Sorry for replying late. I had to rerun a few evaluations when summarizing the comparison results. I switched to other works while waiting for the results then it completely slipped my mind..

The use case here is to use LLM to evaluate if the GenAI messages for flights delayed due to weather reasons include the accurate weather location (departure/arrival airports or enroute) information when it is available in the context provided in the message generation process. The evaluator follows a 3-step CoT:

  • Find the weather location info in the context if exists
  • Find the weather location info in the GenAI delay message
  • Compare and results of the previous two steps to see if the weather location info included in the GenAI message is accurate. In the attached csv file, you can find the prompts, raw responses, and parsed evaluation results of all three steps from column AC to AT. And the corresponding manual evaluation results for these three steps are in columns X, V, and Z.

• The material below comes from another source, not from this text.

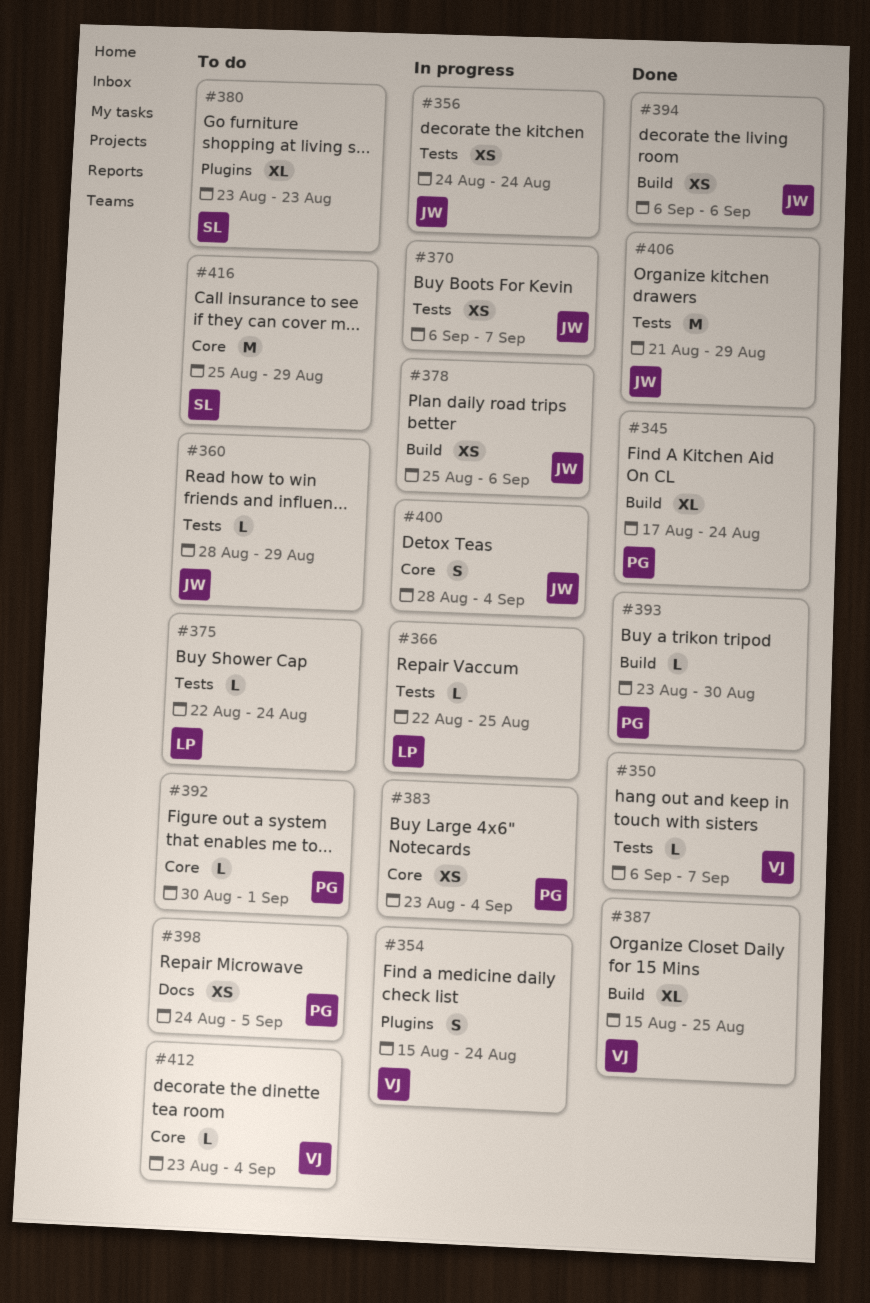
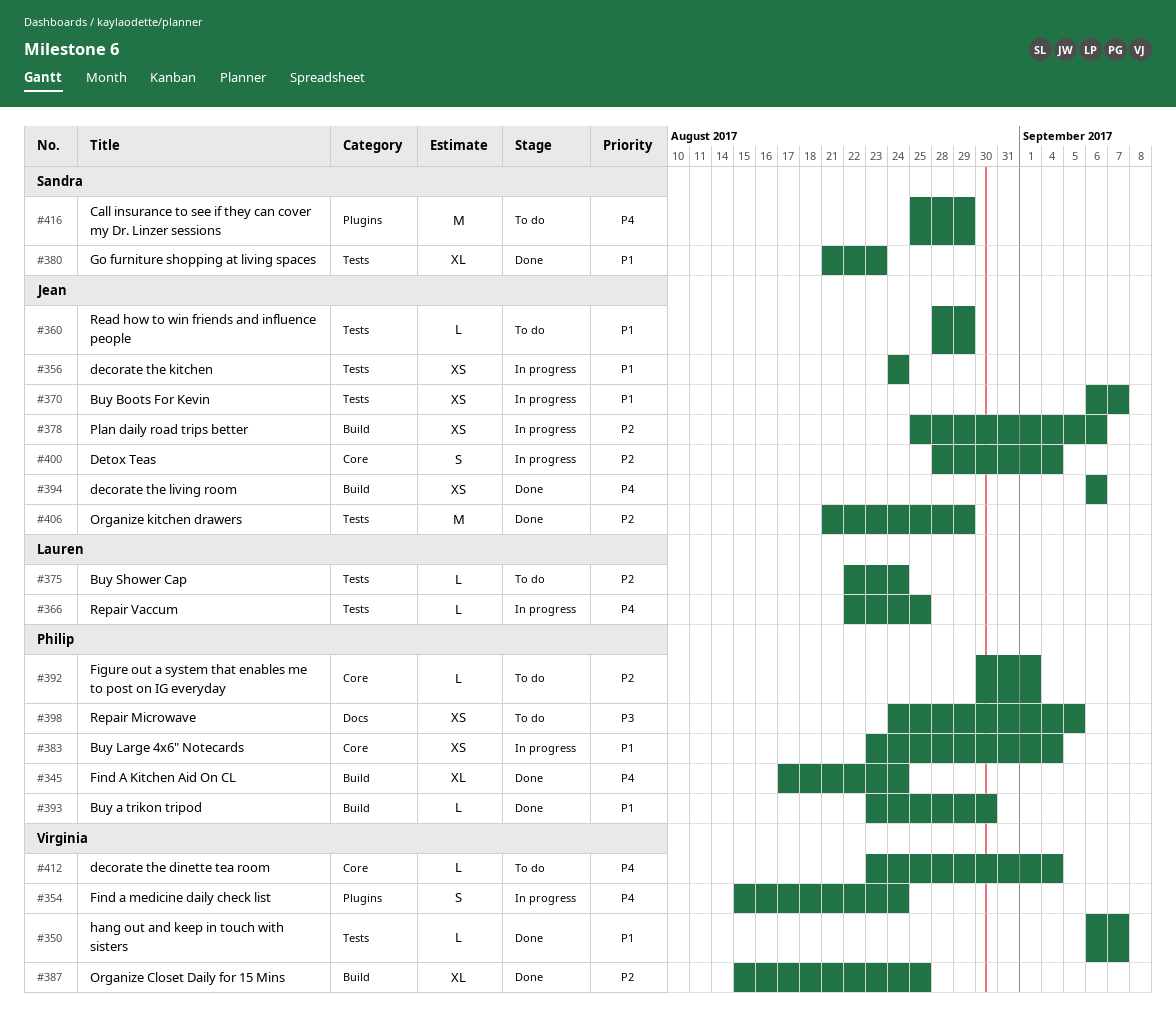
#380, status: To do -> Done
#380, label: Plugins -> Tests
#380, start: Aug 23 -> Aug 21
#416, label: Core -> Plugins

Claude v2 was able to evaluate all 100 messages following the above three steps and have 96/100 evaluations consistent with manual evaluation results (notes on column AV shows that only one of the four inconsistent evaluations is a wrong evaluation; the other three are arguably due to incorrect manual evaluations). But with the same prompts, Claude v2 did not complete 14/100 evaluations because at least one of the responses in those three steps are not a valid json. And the 53 out of 100 messages have inconsistent evaluation results with the manual evaluations.